# WHAT IS BEING ASKED:
Gather every line in the records below that contains the word "pompa".

START TASK MATERIAL

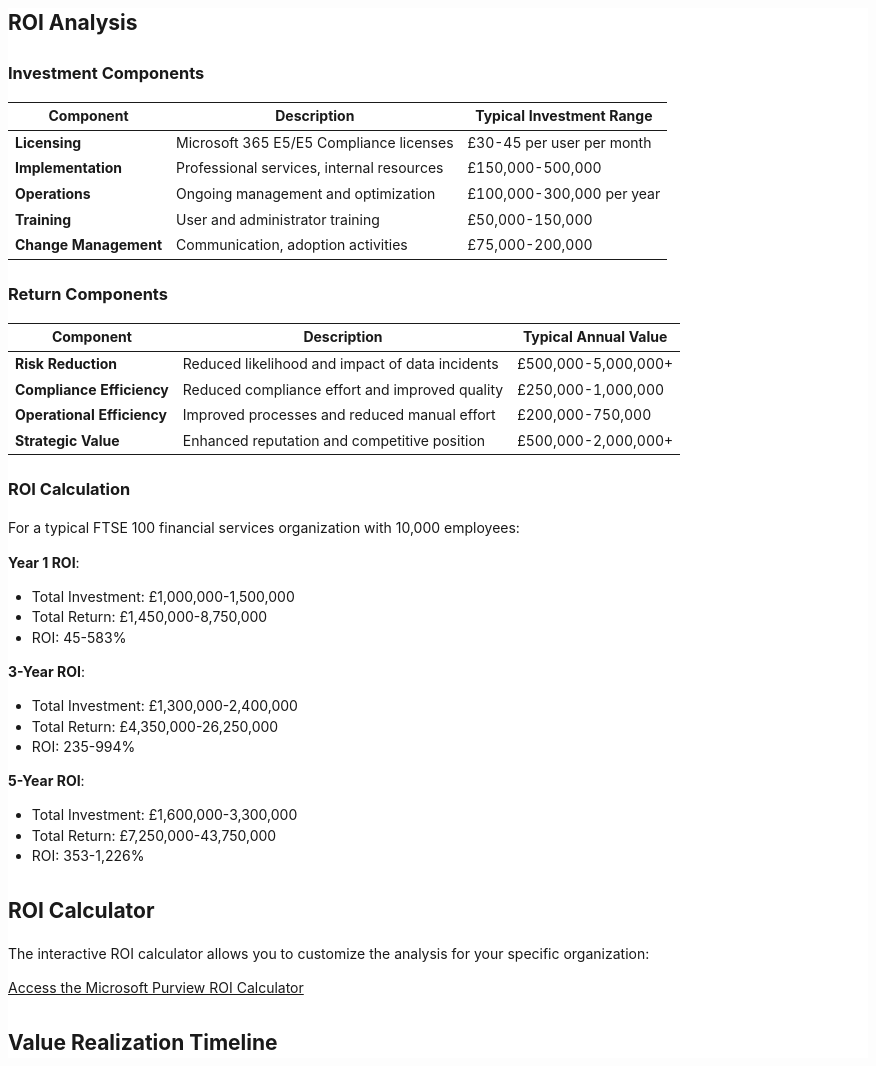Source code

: ## ROI Analysis

### Investment Components

| Component | Description | Typical Investment Range |
|-----------|-------------|--------------------------|
| **Licensing** | Microsoft 365 E5/E5 Compliance licenses | £30-45 per user per month |
| **Implementation** | Professional services, internal resources | £150,000-500,000 |
| **Operations** | Ongoing management and optimization | £100,000-300,000 per year |
| **Training** | User and administrator training | £50,000-150,000 |
| **Change Management** | Communication, adoption activities | £75,000-200,000 |

### Return Components

| Component | Description | Typical Annual Value |
|-----------|-------------|---------------------|
| **Risk Reduction** | Reduced likelihood and impact of data incidents | £500,000-5,000,000+ |
| **Compliance Efficiency** | Reduced compliance effort and improved quality | £250,000-1,000,000 |
| **Operational Efficiency** | Improved processes and reduced manual effort | £200,000-750,000 |
| **Strategic Value** | Enhanced reputation and competitive position | £500,000-2,000,000+ |

### ROI Calculation

For a typical FTSE 100 financial services organization with 10,000 employees:

**Year 1 ROI**:
* Total Investment: £1,000,000-1,500,000
* Total Return: £1,450,000-8,750,000
* ROI: 45-583%

**3-Year ROI**:
* Total Investment: £1,300,000-2,400,000
* Total Return: £4,350,000-26,250,000
* ROI: 235-994%

**5-Year ROI**:
* Total Investment: £1,600,000-3,300,000
* Total Return: £7,250,000-43,750,000
* ROI: 353-1,226%

## ROI Calculator

The interactive ROI calculator allows you to customize the analysis for your specific organization:

[Access the Microsoft Purview ROI Calculator](../../tools/roi-calculator)

## Value Realization Timeline

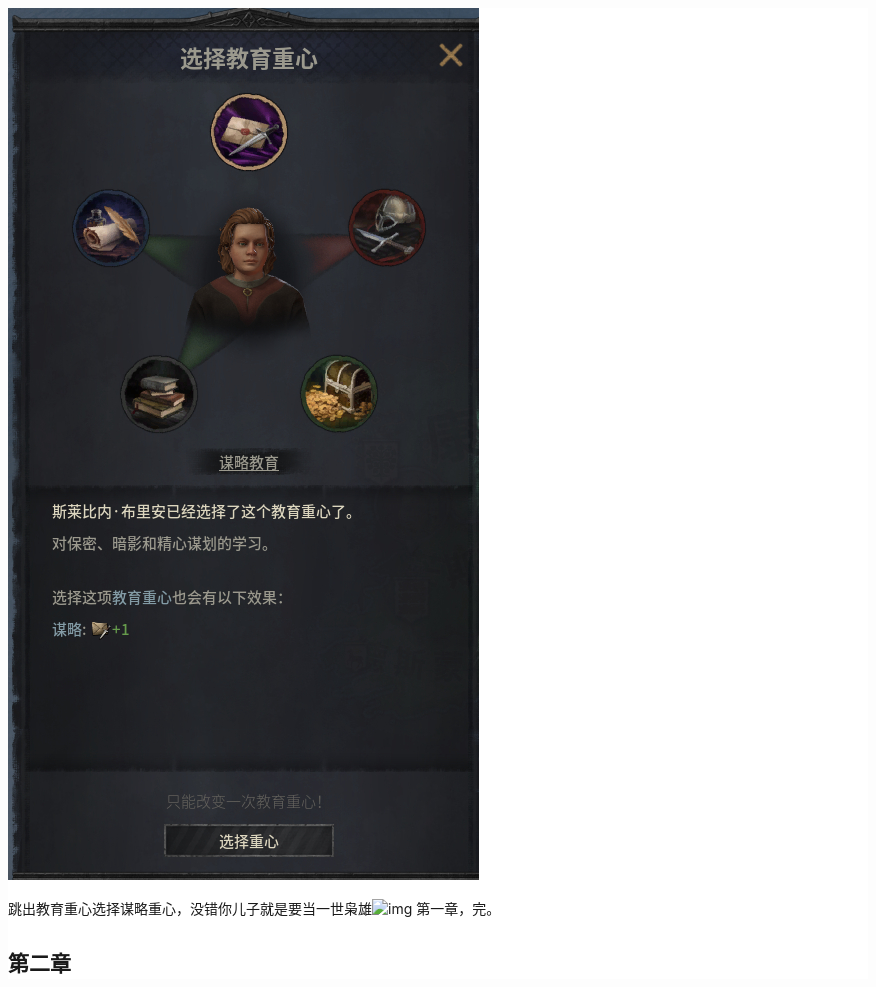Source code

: ![2164bf51f3deb48f9346e584e71f3a292cf578df](assets/2164bf51f3deb48f9346e584e71f3a292cf578df.jpg)

跳出教育重心选择谋略重心，没错你儿子就是要当一世枭雄![img](https://tb2.bdstatic.com/tb/editor/images/face/i_f06.png?t=20140803)
第一章，完。

## 第二章
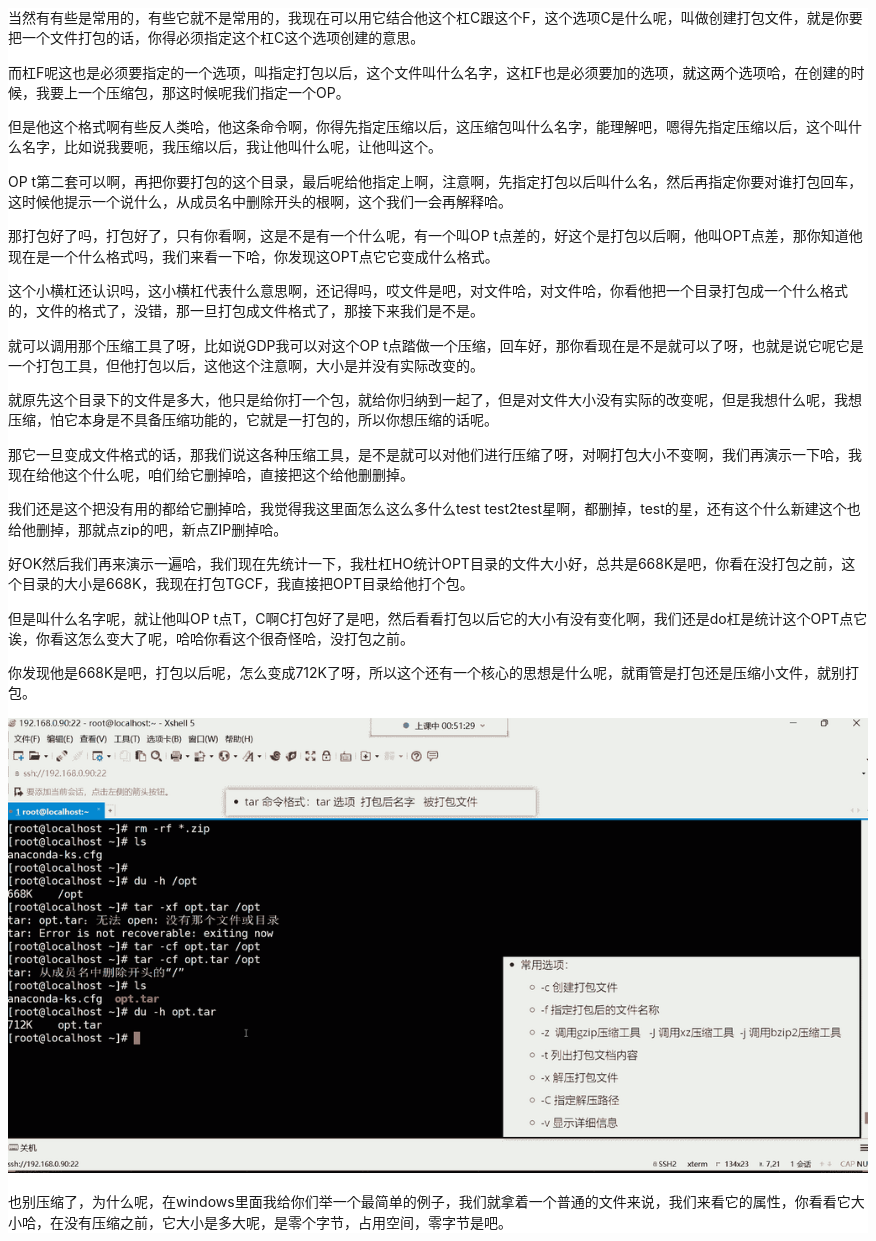 当然有有些是常用的，有些它就不是常用的，我现在可以用它结合他这个杠C跟这个F，这个选项C是什么呢，叫做创建打包文件，就是你要把一个文件打包的话，你得必须指定这个杠C这个选项创建的意思。

而杠F呢这也是必须要指定的一个选项，叫指定打包以后，这个文件叫什么名字，这杠F也是必须要加的选项，就这两个选项哈，在创建的时候，我要上一个压缩包，那这时候呢我们指定一个OP。

但是他这个格式啊有些反人类哈，他这条命令啊，你得先指定压缩以后，这压缩包叫什么名字，能理解吧，嗯得先指定压缩以后，这个叫什么名字，比如说我要呃，我压缩以后，我让他叫什么呢，让他叫这个。

OP t第二套可以啊，再把你要打包的这个目录，最后呢给他指定上啊，注意啊，先指定打包以后叫什么名，然后再指定你要对谁打包回车，这时候他提示一个说什么，从成员名中删除开头的根啊，这个我们一会再解释哈。

那打包好了吗，打包好了，只有你看啊，这是不是有一个什么呢，有一个叫OP t点差的，好这个是打包以后啊，他叫OPT点差，那你知道他现在是一个什么格式吗，我们来看一下哈，你发现这OPT点它它变成什么格式。

这个小横杠还认识吗，这小横杠代表什么意思啊，还记得吗，哎文件是吧，对文件哈，对文件哈，你看他把一个目录打包成一个什么格式的，文件的格式了，没错，那一旦打包成文件格式了，那接下来我们是不是。

就可以调用那个压缩工具了呀，比如说GDP我可以对这个OP t点踏做一个压缩，回车好，那你看现在是不是就可以了呀，也就是说它呢它是一个打包工具，但他打包以后，这他这个注意啊，大小是并没有实际改变的。

就原先这个目录下的文件是多大，他只是给你打一个包，就给你归纳到一起了，但是对文件大小没有实际的改变呢，但是我想什么呢，我想压缩，怕它本身是不具备压缩功能的，它就是一打包的，所以你想压缩的话呢。

那它一旦变成文件格式的话，那我们说这各种压缩工具，是不是就可以对他们进行压缩了呀，对啊打包大小不变啊，我们再演示一下哈，我现在给他这个什么呢，咱们给它删掉哈，直接把这个给他删删掉。

我们还是这个把没有用的都给它删掉哈，我觉得我这里面怎么这么多什么test test2test星啊，都删掉，test的星，还有这个什么新建这个也给他删掉，那就点zip的吧，新点ZIP删掉哈。

好OK然后我们再来演示一遍哈，我们现在先统计一下，我杜杠HO统计OPT目录的文件大小好，总共是668K是吧，你看在没打包之前，这个目录的大小是668K，我现在打包TGCF，我直接把OPT目录给他打个包。

但是叫什么名字呢，就让他叫OP t点T，C啊C打包好了是吧，然后看看打包以后它的大小有没有变化啊，我们还是do杠是统计这个OPT点它诶，你看这怎么变大了呢，哈哈你看这个很奇怪哈，没打包之前。

你发现他是668K是吧，打包以后呢，怎么变成712K了呀，所以这个还有一个核心的思想是什么呢，就甭管是打包还是压缩小文件，就别打包。



![](img/e52b37b31a765ca6212d15aeb877ed67_94.png)

也别压缩了，为什么呢，在windows里面我给你们举一个最简单的例子，我们就拿着一个普通的文件来说，我们来看它的属性，你看看它大小哈，在没有压缩之前，它大小是多大呢，是零个字节，占用空间，零字节是吧。
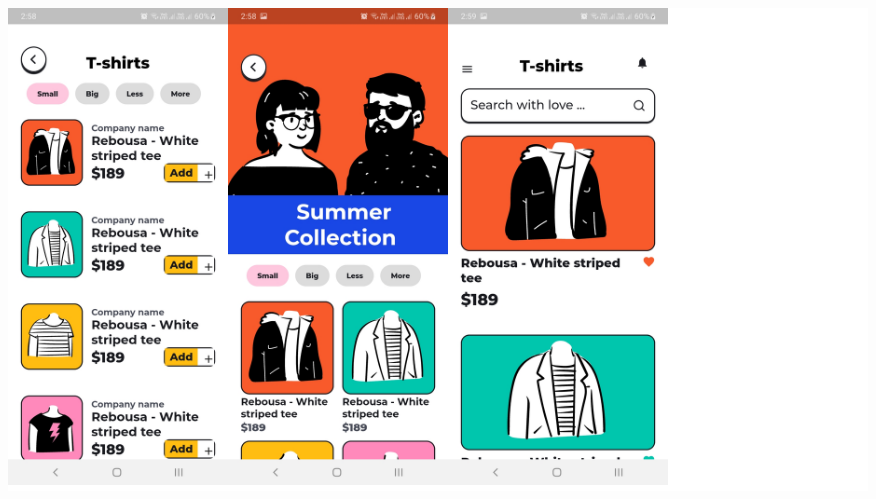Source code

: <img src = "screenshots/shopping_screen_one.jpg" width=220><img src = "screenshots/shopping_screen_two.jpg" width=220><img src = "screenshots/shopping_screen_three.jpg" width=220>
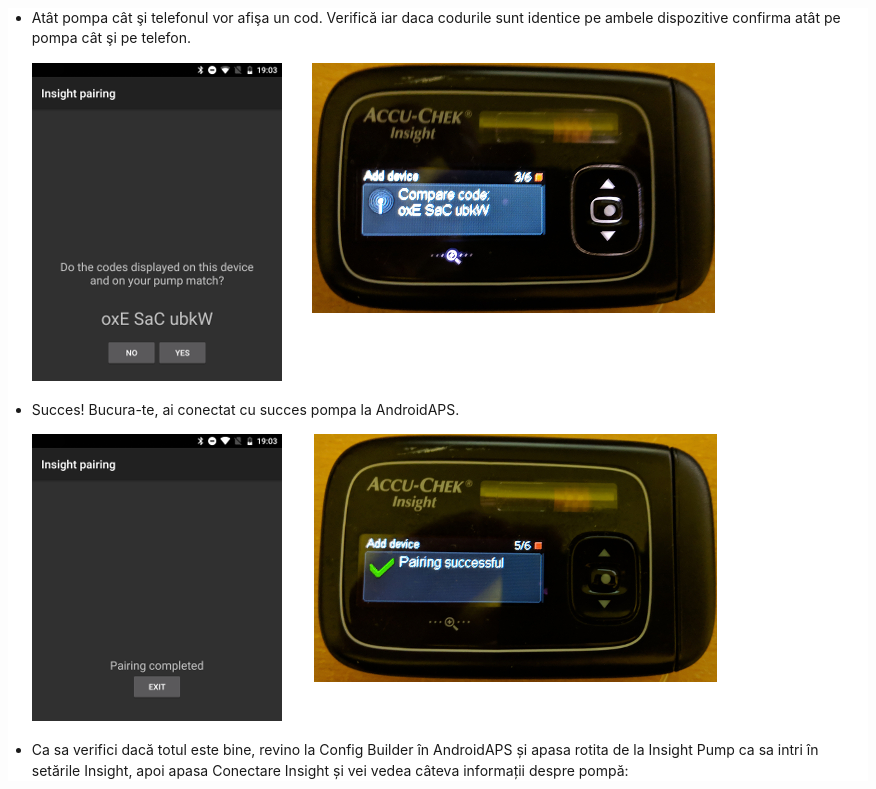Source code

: * Atât pompa cât şi telefonul vor afişa un cod. Verifică iar daca codurile sunt identice pe ambele dispozitive confirma atât pe pompa cât şi pe telefon.
    
    ![Captura de ecran Insight Împerechere 3](../images/Insight_Pairing3.png)

* Succes! Bucura-te, ai conectat cu succes pompa la AndroidAPS.
    
    ![Captura de ecran Insight Împerechere 4](../images/Insight_Pairing4.png)

* Ca sa verifici dacă totul este bine, revino la Config Builder în AndroidAPS și apasa rotita de la Insight Pump ca sa intri în setările Insight, apoi apasa Conectare Insight și vei vedea câteva informații despre pompă:
    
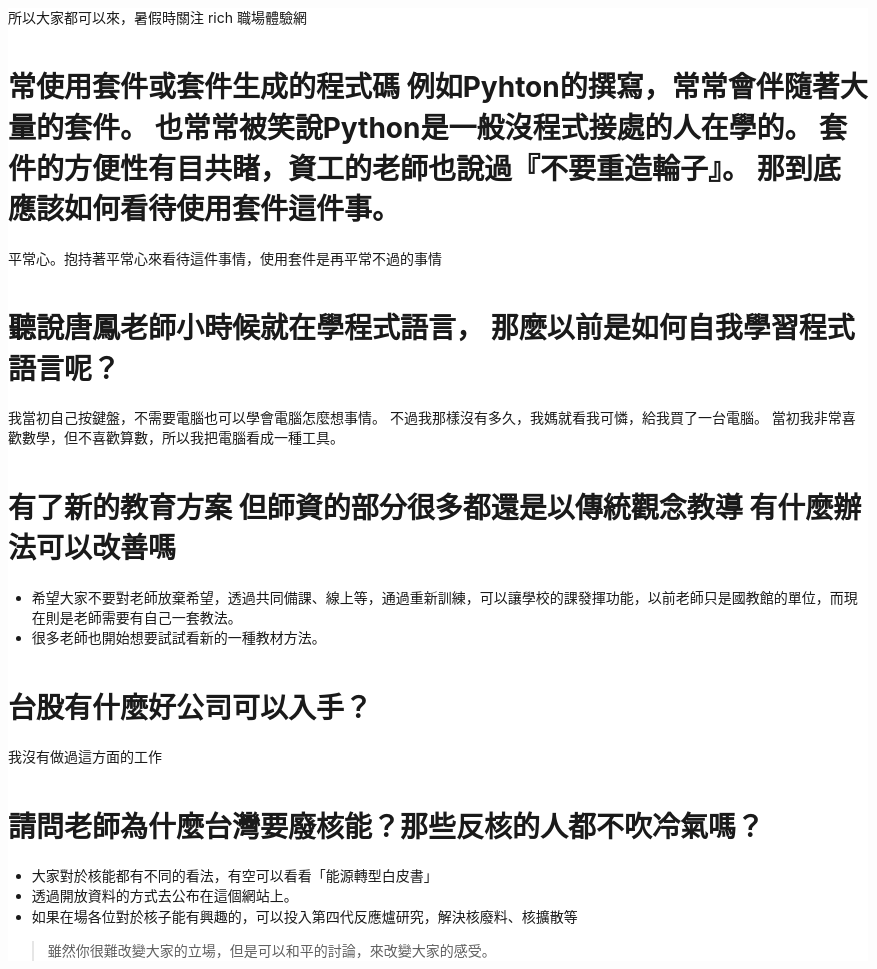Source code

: 所以大家都可以來，暑假時關注 rich 職場體驗網

# 常使用套件或套件生成的程式碼 例如Pyhton的撰寫，常常會伴隨著大量的套件。 也常常被笑說Python是一般沒程式接處的人在學的。 套件的方便性有目共睹，資工的老師也說過『不要重造輪子』。 那到底應該如何看待使用套件這件事。

平常心。抱持著平常心來看待這件事情，使用套件是再平常不過的事情

# 聽說唐鳳老師小時候就在學程式語言， 那麼以前是如何自我學習程式語言呢？
我當初自己按鍵盤，不需要電腦也可以學會電腦怎麼想事情。
不過我那樣沒有多久，我媽就看我可憐，給我買了一台電腦。
當初我非常喜歡數學，但不喜歡算數，所以我把電腦看成一種工具。

# 有了新的教育方案 但師資的部分很多都還是以傳統觀念教導 有什麼辦法可以改善嗎
* 希望大家不要對老師放棄希望，透過共同備課、線上等，通過重新訓練，可以讓學校的課發揮功能，以前老師只是國教館的單位，而現在則是老師需要有自己一套教法。
* 很多老師也開始想要試試看新的一種教材方法。

# 台股有什麼好公司可以入手？
我沒有做過這方面的工作

# 請問老師為什麼台灣要廢核能？那些反核的人都不吹冷氣嗎？
* 大家對於核能都有不同的看法，有空可以看看「能源轉型白皮書」
* 透過開放資料的方式去公布在這個網站上。
* 如果在場各位對於核子能有興趣的，可以投入第四代反應爐研究，解決核廢料、核擴散等

> 雖然你很難改變大家的立場，但是可以和平的討論，來改變大家的感受。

END TASK MATERIAL

# ANSWER:
: * Atât pompa cât şi telefonul vor afişa un cod. Verifică iar daca codurile sunt identice pe ambele dispozitive confirma atât pe pompa cât şi pe telefon.
* Succes! Bucura-te, ai conectat cu succes pompa la AndroidAPS.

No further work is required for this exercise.